December 5, 2013
At the time of Sofia’s memorial service, I requested that donations in her memory be sent to two different groups: Doctors without Borders and Lalmba. Despite the fact that I am not a practicing Catholic and it’s theologically unnecessary, some friends and relatives felt the need to pay for masses to be said for Sofia. If they find consolation in that, fine. Don’t expect me to show up. A mass in my daughter’s name is not going to get me to go to church.
But a colleague made a different donation. You’ll note that both of the organizations I listed are in the field of medicine. And this colleague made a donation to an organization similar to the two I requested. It just happens to be local. (I should add that my dad’s best man is related to the people who founded and run Lalmba. They may be based out of Colorado and work in East Africa, but they feel almost like family. My parents got a personal condolence letter from them. They know my family, and not just from seeing our names on donations. So to me, they’re kind of local, too. But I digress.) Her memorial donation went to the Borgess Tree of Love. I have nothing against this charity. They work to provide mammograms to poor, uninsured, and/or underinsured women. My grandmother had breast cancer. I think that what they do is great. Not who I asked to receive donations, but it is in keeping with the two I selected.

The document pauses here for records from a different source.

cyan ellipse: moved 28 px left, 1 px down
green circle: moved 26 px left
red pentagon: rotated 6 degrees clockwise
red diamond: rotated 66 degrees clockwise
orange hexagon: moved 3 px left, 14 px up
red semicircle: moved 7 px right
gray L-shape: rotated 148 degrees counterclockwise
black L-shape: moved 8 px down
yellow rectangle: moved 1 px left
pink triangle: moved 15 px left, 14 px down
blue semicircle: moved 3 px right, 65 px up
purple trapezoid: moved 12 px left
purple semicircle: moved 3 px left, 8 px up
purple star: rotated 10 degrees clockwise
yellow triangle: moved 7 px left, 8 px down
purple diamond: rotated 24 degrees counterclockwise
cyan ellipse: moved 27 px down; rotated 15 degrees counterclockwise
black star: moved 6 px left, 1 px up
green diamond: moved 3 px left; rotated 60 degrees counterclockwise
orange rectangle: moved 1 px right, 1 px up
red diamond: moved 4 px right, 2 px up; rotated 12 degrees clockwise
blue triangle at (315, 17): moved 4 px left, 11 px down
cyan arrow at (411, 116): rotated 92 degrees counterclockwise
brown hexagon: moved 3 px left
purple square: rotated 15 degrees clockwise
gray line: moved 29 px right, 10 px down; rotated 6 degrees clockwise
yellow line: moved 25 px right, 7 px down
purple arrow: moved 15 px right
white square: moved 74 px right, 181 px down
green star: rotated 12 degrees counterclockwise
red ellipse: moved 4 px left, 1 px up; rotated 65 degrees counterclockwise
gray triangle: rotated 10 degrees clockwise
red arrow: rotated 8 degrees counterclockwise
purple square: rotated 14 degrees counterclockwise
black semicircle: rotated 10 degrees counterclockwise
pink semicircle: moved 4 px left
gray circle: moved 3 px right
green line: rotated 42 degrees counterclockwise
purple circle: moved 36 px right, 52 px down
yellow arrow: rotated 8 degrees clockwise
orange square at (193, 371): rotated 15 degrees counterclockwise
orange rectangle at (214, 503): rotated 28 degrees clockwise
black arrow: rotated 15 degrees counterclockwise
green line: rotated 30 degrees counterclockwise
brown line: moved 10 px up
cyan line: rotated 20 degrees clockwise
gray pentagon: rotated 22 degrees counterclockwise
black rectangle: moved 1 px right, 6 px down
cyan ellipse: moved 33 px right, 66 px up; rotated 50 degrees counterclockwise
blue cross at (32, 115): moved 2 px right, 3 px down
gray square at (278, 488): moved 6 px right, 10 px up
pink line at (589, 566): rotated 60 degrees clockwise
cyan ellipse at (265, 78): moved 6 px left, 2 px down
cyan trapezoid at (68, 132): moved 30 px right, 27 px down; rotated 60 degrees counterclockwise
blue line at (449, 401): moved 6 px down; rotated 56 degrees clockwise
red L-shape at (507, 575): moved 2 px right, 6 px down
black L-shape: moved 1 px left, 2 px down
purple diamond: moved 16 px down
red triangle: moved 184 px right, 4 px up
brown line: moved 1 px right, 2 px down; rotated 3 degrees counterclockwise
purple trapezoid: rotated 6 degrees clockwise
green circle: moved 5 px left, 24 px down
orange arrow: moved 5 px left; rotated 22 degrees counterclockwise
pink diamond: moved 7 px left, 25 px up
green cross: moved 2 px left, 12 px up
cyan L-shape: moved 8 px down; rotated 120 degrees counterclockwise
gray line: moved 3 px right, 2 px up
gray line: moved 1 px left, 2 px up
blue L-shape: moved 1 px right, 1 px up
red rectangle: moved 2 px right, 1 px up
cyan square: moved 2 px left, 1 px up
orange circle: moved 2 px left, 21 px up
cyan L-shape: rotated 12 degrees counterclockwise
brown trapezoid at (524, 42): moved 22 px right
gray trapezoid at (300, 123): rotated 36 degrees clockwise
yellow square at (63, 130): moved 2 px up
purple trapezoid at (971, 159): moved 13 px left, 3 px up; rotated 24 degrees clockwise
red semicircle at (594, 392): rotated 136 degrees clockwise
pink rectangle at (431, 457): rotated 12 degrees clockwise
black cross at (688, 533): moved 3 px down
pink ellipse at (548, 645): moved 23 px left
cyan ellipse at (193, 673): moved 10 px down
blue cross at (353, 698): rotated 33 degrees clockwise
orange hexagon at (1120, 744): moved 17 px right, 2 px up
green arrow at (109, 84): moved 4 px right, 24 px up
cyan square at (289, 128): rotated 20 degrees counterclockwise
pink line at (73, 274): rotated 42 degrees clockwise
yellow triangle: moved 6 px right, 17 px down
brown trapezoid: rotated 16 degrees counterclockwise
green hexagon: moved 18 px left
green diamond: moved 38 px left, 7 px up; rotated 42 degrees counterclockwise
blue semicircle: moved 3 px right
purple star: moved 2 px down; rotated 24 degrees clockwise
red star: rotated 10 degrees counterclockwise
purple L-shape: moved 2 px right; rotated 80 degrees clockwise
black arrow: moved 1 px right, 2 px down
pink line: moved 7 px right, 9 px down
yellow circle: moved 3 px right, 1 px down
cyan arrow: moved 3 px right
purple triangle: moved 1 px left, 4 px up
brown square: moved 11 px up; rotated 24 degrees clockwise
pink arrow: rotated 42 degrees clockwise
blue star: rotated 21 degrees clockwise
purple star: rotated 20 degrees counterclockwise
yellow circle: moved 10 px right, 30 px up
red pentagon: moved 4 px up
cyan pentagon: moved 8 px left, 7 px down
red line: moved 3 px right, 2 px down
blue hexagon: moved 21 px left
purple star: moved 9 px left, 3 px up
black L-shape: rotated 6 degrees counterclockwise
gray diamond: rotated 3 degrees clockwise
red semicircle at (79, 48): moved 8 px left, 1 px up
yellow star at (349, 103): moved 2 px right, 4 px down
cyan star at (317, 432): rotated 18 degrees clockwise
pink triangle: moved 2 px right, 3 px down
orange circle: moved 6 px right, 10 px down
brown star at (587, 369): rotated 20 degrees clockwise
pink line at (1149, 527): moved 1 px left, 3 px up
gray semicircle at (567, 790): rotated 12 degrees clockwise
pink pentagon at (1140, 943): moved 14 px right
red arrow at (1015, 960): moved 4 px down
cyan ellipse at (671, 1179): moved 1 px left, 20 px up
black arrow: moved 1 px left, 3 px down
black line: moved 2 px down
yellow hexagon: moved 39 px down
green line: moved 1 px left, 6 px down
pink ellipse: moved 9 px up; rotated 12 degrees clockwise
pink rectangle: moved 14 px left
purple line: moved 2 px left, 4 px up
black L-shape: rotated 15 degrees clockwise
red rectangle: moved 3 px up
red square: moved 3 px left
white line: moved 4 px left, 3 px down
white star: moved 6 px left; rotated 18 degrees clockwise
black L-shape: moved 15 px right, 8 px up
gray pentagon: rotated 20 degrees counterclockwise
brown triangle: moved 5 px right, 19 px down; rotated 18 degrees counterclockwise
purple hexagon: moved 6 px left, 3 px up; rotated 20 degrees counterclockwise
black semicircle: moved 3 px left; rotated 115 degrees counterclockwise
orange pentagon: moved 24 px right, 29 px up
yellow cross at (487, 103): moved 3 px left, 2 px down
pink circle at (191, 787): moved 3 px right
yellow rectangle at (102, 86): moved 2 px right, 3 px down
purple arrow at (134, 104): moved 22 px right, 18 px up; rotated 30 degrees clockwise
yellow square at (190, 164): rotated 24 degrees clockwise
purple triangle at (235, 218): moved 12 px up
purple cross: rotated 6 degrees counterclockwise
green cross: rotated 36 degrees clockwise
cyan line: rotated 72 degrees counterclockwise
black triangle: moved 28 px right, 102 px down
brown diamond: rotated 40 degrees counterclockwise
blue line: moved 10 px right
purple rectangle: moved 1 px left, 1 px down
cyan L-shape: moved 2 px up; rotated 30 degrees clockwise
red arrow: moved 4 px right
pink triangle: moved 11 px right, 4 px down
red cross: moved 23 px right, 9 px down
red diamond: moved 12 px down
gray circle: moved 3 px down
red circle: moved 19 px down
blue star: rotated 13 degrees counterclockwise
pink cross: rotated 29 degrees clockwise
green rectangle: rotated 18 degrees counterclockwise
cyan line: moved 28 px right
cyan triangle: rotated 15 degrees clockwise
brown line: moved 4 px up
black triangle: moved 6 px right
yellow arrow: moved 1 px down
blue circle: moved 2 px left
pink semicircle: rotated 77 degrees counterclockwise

However, one of the fundraising events is the tree-lighting ceremony. And because this colleague made a donation in Sofia’s name, there is a light on the tree in her memory. The ceremony is tonight. And I’d initially planned to go. After all, it’s what I’m supposed to do, right? I’m supposed to show up for this because I’m her mother.
But you know what? I don’t want to go. It’s more fundraiser than memorial. I’ll have to schmooze with people, which I hated doing even before I got pregnant for as long as I can remember. There will be speeches to suffer through listen to. So I’m not going. It wasn’t something I asked to be a part of. Yes, they do help people. I support what they do. And there may be people for whom this is therapeutic. Seeing the lights in memory of their loved ones. Being around people. But I’m not one of those people. Was there a large crowd of people at Sofia’s memorial service? Yes, there was. But that was different because I actually knew most of the people there. I’m okay with a big group of people I know. It’s groups full of people I don’t know that stress me out.
So I’m opting out. The colleague who made the donation can go if she wishes to. Me? I’m staying home. I’ll light my solstice and Advent candles. I’ll have dinner with my parents. My mom and I will go for a walk. We’ll keep moving forward. I think I’m doing okay. I don’t need forced grieving to halt my progress. I appreciate the gesture, but at least this year, I’m choosing not to participate.